TEXT PROVIDED:
┄┄┄┄┄┄

Class Notes: Feel the Fear

-February 13th, 2013

This week’s Class Notes column is courtesy of Kerry, who asked “Will Degrees of Horror be using Fear Effects?”

Yes. [Wow, this has got to be the easiest Class Notes I’ve written thus far.]

Oh, you’d like me to elaborate?

First, for the sake of our newer viewers at home, let me explain Fear Effects. Seven or eight years ago, 12 to Midnight published a fear system to supersede the standard Savage Worlds version. In the interest of Fast! Furious! Fun! we eschewed a new sanity number in favor of an expanded fear table. And by expanded, I mean 100 different outcomes!

Here’s how it works: When the GM calls for a fear roll, she first decides the severity of the fright. We categorized these “fear levels” as Minor Spook, Medium Shock, or Great Fright, and the latter two invoke additional penalties to your Guts roll. Players who fail their Guts roll  make a second roll to determine the outcome. Minor Spook had 20 possible outcomes, Medium Shock had a greater range that was also more severe, and so on. If you critically failed your Guts roll then you moved up to the next level. Critically failing a Great Fright put you in Horrific Terror territory, with some really, really nasty outcomes.

A few years later we released a refined version of Fear Effects as a GM screen. The basic concept was the same, only the dice you used to roll outcomes changed. In most ways, the Fear Effects from the GM screen works the same way in Degrees of Horror. We kept the 100 possible outcomes, but simplified the outcome ranges and the dice you roll to achieve them. It’ll make layout somewhat easier, although I can tell you from experience with the GM screen that there’s no “easy” way to lay out a table with 100 outcomes.

As a player, if you’re worried about those Guts rolls (and you should be) then you can take an Edge that gives you +1 to Guts rolls, or another lets you take the better of two rolls on the Fear table.

I really think that Fear Effects is a Fast! Furious! Fun! way to capture the fear inherent in a horror game without the need to add a new sanity stat to your character sheet. (In full disclosure, we’re already doing that with your Studying score.) As a GM, you’ll delight in new ways to torment your players. It’s a win for everyone!


Class Notes: Archetypes

-February 6th, 2013

I’ve been asked a few times whether or not Degrees of Horror will include Archetypes. Yes! We aim to please! I don’t think I’m giving away the farm by sharing that list with you here:

  • Activist
  • Actor/Performer
  • Crusader
  • Jock
  • Journalist
  • Local
  • Martial Artist
  • Occultist
  • Outdoorsman
  • Psychic
  • Scholar
  • Stranger in a Strange Land
  • Wild Child

So there you go– a baker’s dozen Archetypes to get the creative juices flowing. In the book each Archetype also has a two or three sentence description followed by starting character stats. Now that you’ve seen our list, what’s your character concept? If you were playing a freshman college student, would you start with one of the above or go with something different?

┄┄┄┄┄┄

LISTED RECORDS:

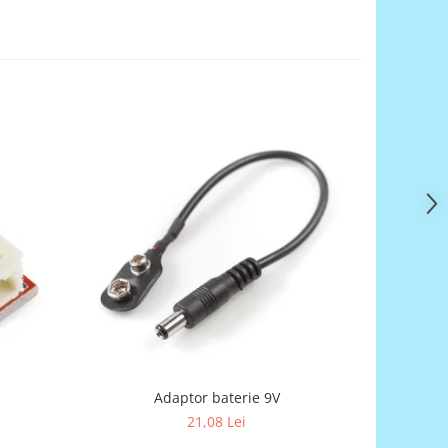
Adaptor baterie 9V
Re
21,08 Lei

┄┄┄┄┄┄

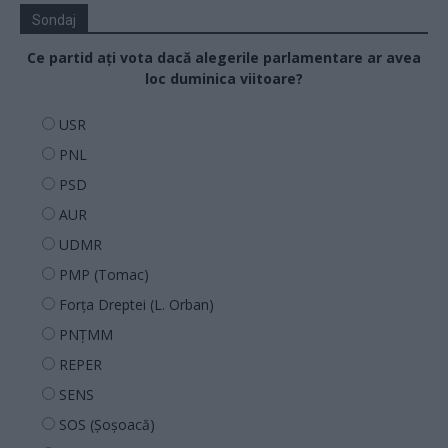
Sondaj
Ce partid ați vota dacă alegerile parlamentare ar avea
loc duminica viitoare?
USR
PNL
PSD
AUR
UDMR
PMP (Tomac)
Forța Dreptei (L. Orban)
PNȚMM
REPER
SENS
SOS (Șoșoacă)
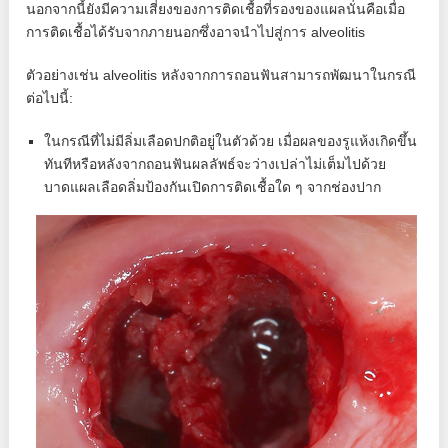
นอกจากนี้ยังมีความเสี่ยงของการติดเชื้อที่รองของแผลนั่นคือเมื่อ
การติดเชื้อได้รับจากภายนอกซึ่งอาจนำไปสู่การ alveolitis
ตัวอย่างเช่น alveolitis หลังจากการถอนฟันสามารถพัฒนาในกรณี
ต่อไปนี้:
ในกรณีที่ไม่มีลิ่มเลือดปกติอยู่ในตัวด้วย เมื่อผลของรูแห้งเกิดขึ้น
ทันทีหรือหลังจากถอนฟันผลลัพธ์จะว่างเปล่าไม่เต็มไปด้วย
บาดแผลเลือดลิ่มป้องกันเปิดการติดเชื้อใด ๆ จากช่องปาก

┄┄┄┄┄┄

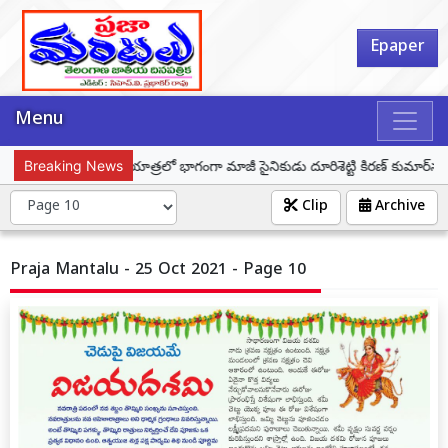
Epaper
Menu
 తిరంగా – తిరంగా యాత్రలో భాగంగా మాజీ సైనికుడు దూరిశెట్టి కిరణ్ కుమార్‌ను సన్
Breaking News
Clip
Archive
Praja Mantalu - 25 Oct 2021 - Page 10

┄┄┄┄┄┄

COMPLETE THE FOLLOWING:
[1] List each line of the records that contains the word "alveolitis".
[2] Write what comes next in the Degrees of Horror class notes, picking up after their final sentence.

ANSWERS PER TASK:
[1]
การติดเชื้อได้รับจากภายนอกซึ่งอาจนำไปสู่การ alveolitis
ตัวอย่างเช่น alveolitis หลังจากการถอนฟันสามารถพัฒนาในกรณี

[2]
I’m sure you can think of other Archetypes we could have added, but with space always being a consideration I can’t even guarantee that these will survive the editorial process and into the printed book. If it’s a choice between cutting Archetypes or other cool parts of the book, my personal feeling is that it will be a trivial matter to make Archetypes available for download separately. In fact, I may very well use some of these as inspiration for the pre-generated characters to use with the upcoming Sorority Secret one-sheet I mentioned last week.

Got ideas for future Class Notes? Send ’em our way!

Back very nearly 10 years ago when we released our first product, Last Rites of the Black Guard, one of the ways we distinguished ourselves from the crowd was by giving away MP3s that could be used by the GM as in-game sound effects. Those MP3s ended up being even more popular than we’d expected, a freebie that people still comment on today.

Now, with major revisions to Degrees of Horror behind us, we’re starting to talk about what we can do to support the GMs who want to run it. Pinebox stands among a minority of settings that take place in “modern times.” That gives us an advantage over fantasy or sci-fi settings– we can extend the setting out onto the web by giving you an ETU school website.

A few of you might remember that we started a website called The Raven’s Report shortly after we finished the first draft of Degrees of Horror. If you follow the link, you’ll see that ostensibly it’s a student-run e-zine based at ETU. Most articles are reported from the naive perspective of someone unbelieving in the occult, but you–the Pinebox insiders–can read between the lines and imagine the supernatural forces at play. Each article is, in essence, an adventure seed for an ETU campaign.

As revisions to Degrees of Horror dragged on, we put The Raven’s Report on pause so we could focus on polishing the game. Now with the heavy lifting behind us, we have the luxury of revisiting old haunts. We can resume The Raven’s Report, but as just one element in a whole university website. We can include Raven’s Report news items, a page on ETU history, a campus map, university merchandise from ball caps to coffee mugs, …and more.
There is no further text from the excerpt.